Re: 11_x86 build - build failures due to 'no space on device'

Christopher Jones
In reply to this post by ryandesign2


> On 9 Apr 2021, at 7:20 pm, Ryan Schmidt <[hidden email]> wrote:
>
> On Apr 8, 2021, at 13:05, Nils Breunese wrote:
>
>> Ryan Schmidt wrote:
>>
>>> Both copies of the simulator caches came back again. I filed FB9072613 with Apple about this. We were down to 3GB free disk space which isn't a good place to be. I deleted the caches again and marked the dyld directories chmod 000. Let's see if that prevents Xcode from recreating the caches, hopefully without causing error messages that cause builds to fail. We now have 21GB free.
>>
>> I recently learned that 'xcrun simctl delete unavailable’ and 'xcrun simctl delete all’ exist. Those commands can be used to reclaim disk space in use by Xcode simulators. Not sure if they could be of use in this scenario.
>
> I haven't tried that. I not only want to delete them, I also want them not to get recreated in the future. I don't know whether those commands would accomplish that. If my preceding attempt of making the dyld directories unreadable and unwritable does not work, I may look into your suggestion.

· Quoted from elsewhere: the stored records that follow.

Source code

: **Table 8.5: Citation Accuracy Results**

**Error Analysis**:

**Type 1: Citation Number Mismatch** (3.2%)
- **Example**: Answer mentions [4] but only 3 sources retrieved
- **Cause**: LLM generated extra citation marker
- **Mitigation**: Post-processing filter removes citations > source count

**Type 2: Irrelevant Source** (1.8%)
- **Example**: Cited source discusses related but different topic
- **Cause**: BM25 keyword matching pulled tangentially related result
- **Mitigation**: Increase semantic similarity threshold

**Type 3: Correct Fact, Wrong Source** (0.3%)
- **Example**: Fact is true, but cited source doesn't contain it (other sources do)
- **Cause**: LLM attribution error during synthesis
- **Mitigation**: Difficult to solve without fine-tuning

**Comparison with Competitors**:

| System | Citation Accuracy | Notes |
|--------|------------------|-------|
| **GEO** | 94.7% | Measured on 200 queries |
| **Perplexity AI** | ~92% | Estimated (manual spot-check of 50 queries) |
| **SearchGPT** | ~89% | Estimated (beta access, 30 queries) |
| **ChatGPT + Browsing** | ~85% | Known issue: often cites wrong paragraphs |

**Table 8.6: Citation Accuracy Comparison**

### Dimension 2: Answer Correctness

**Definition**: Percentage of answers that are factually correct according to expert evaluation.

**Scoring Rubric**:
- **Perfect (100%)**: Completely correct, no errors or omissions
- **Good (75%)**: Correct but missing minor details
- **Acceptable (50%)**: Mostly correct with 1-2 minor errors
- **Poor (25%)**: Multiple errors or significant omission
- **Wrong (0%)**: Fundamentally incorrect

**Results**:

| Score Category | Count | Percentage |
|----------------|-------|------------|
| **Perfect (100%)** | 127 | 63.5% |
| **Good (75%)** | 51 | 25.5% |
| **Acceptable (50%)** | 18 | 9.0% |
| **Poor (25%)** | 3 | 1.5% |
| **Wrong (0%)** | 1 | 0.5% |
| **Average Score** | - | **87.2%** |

Maybe these commands could be run automatically, periodically, as part of the buildbot setup ?

>

Reply | Threaded
Open this post in threaded view
|

Re: 11_x86 build - build failures due to 'no space on device'

ryandesign2
Administrator


On Apr 9, 2021, at 14:10, Chris Jones wrote:

> On 9 Apr 2021, at 7:20 pm, Ryan Schmidt wrote:
>
>> On Apr 8, 2021, at 13:05, Nils Breunese wrote:
>>
>>> Ryan Schmidt wrote:
>>>
>>>> Both copies of the simulator caches came back again. I filed FB9072613 with Apple about this. We were down to 3GB free disk space which isn't a good place to be. I deleted the caches again and marked the dyld directories chmod 000. Let's see if that prevents Xcode from recreating the caches, hopefully without causing error messages that cause builds to fail. We now have 21GB free.
>>>
>>> I recently learned that 'xcrun simctl delete unavailable’ and 'xcrun simctl delete all’ exist. Those commands can be used to reclaim disk space in use by Xcode simulators. Not sure if they could be of use in this scenario.
>>
>> I haven't tried that. I not only want to delete them, I also want them not to get recreated in the future. I don't know whether those commands would accomplish that. If my preceding attempt of making the dyld directories unreadable and unwritable does not work, I may look into your suggestion.
>
> Maybe these commands could be run automatically, periodically, as part of the buildbot setup ?

I don't want the wear and tear on the SSDs resulting from constantly re-writing 18.5 GB of unwanted data. I want to prevent Xcode from doing that. I am hopeful that the steps I have already taken will prevent that. If not, I will investigate other possibilities.